Toles was the everyday left fielder before his knee injury in 2017. He earned that spot with a great breakout performance in 2016 and a great spring to follow. Unfortunately for him, he has to do it all over again and once again claim left field.

Toles is doing just that this spring. He is proving why he got the job entering 2017 and why he deserves it this season. He is hitting very well this spring. That comes as no surprise as one of the reasons he got the job was because of his hitting. He adds versatility to the lineup because he can hit anywhere.

He is a good, not great defender but left field is not really seen as a spot for elite defenders anyways. The most interesting thing he brings is his mentality. He, like many other players on the roster, are just “blue-collar” players. No extracurricular, he just comes in does his job and hustles all the time. He fits this team perfectly, and it would be a great story for him to snatch the job two spring training’s in a row.

Case against Toles:

For players coming off an injury, they aren’t always the same when they return.
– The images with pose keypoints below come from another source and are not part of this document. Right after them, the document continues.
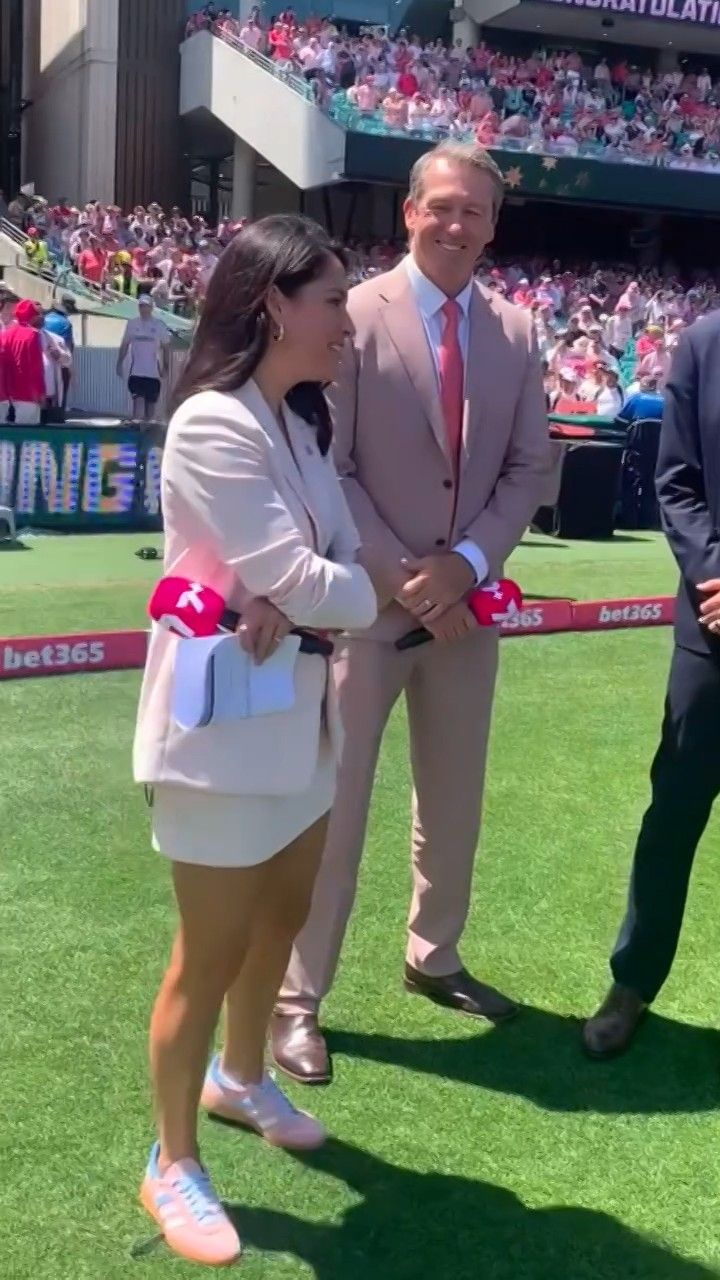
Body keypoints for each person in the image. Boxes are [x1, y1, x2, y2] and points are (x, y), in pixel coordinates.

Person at [269, 139, 551, 1085]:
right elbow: (331, 464)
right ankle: (297, 1000)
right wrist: (403, 574)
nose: (456, 225)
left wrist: (465, 568)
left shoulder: (518, 330)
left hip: (465, 618)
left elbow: (529, 469)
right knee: (335, 811)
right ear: (410, 212)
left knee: (454, 803)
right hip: (367, 611)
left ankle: (434, 954)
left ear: (493, 225)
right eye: (443, 206)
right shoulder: (352, 315)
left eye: (475, 211)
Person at [132, 214, 378, 1267]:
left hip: (300, 721)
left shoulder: (301, 422)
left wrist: (313, 592)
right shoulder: (213, 422)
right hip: (221, 733)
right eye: (333, 302)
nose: (347, 325)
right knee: (210, 951)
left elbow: (335, 562)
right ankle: (171, 1160)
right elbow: (319, 580)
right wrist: (318, 594)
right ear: (274, 305)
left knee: (280, 916)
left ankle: (239, 1079)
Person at [583, 313, 720, 1059]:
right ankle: (633, 981)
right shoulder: (704, 344)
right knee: (673, 814)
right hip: (713, 626)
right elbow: (677, 481)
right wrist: (714, 575)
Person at [116, 296, 171, 421]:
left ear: (151, 308)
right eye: (141, 306)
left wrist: (165, 367)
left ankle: (147, 432)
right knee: (138, 412)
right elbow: (125, 344)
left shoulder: (159, 325)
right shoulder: (132, 324)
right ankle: (135, 431)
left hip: (153, 375)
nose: (143, 309)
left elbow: (166, 348)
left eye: (146, 306)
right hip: (136, 373)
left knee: (150, 414)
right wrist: (119, 363)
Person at [0, 299, 48, 424]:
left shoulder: (5, 334)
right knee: (27, 432)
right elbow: (36, 367)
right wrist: (41, 392)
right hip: (27, 392)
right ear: (32, 316)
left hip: (6, 391)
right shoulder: (33, 335)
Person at [43, 295, 75, 412]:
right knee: (60, 392)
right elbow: (68, 348)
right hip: (59, 362)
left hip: (42, 362)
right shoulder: (66, 323)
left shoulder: (43, 318)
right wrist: (69, 368)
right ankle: (58, 414)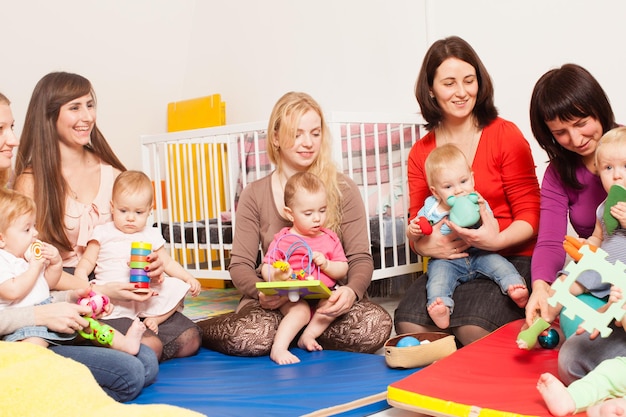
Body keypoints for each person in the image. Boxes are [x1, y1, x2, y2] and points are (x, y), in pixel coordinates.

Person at [13, 71, 200, 361]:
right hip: (66, 283)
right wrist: (98, 289)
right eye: (74, 107)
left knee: (189, 339)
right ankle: (80, 341)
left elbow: (136, 230)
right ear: (49, 116)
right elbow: (27, 264)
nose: (87, 115)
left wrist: (156, 267)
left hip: (118, 274)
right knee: (150, 347)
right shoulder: (31, 181)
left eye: (90, 105)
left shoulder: (112, 173)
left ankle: (112, 342)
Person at [199, 91, 392, 356]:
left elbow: (360, 257)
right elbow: (240, 265)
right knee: (247, 337)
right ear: (276, 137)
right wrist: (260, 293)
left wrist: (351, 292)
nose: (308, 142)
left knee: (375, 325)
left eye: (315, 133)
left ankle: (301, 335)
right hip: (277, 304)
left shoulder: (343, 187)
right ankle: (202, 330)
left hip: (327, 304)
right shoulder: (255, 193)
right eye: (297, 133)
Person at [0, 91, 157, 402]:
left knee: (146, 363)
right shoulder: (27, 186)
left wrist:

A player like Toles who relies heavily on his hustle needs to trust his body won’t give out on him again and give it all he’s got. Yes, he seems fine this spring, but this is nothing like a real game.

It might be better for Toles to start off in AAA for him to get 100 percent comfortable with his restructured knee. One thing he doesn’t have that the other two do have is power. He can put the ball over the fence just not at the same rate as the other two can. Left field is traditionally for a big bat, and Toles is not that. He is a table setter who can do damage, not a power hitter.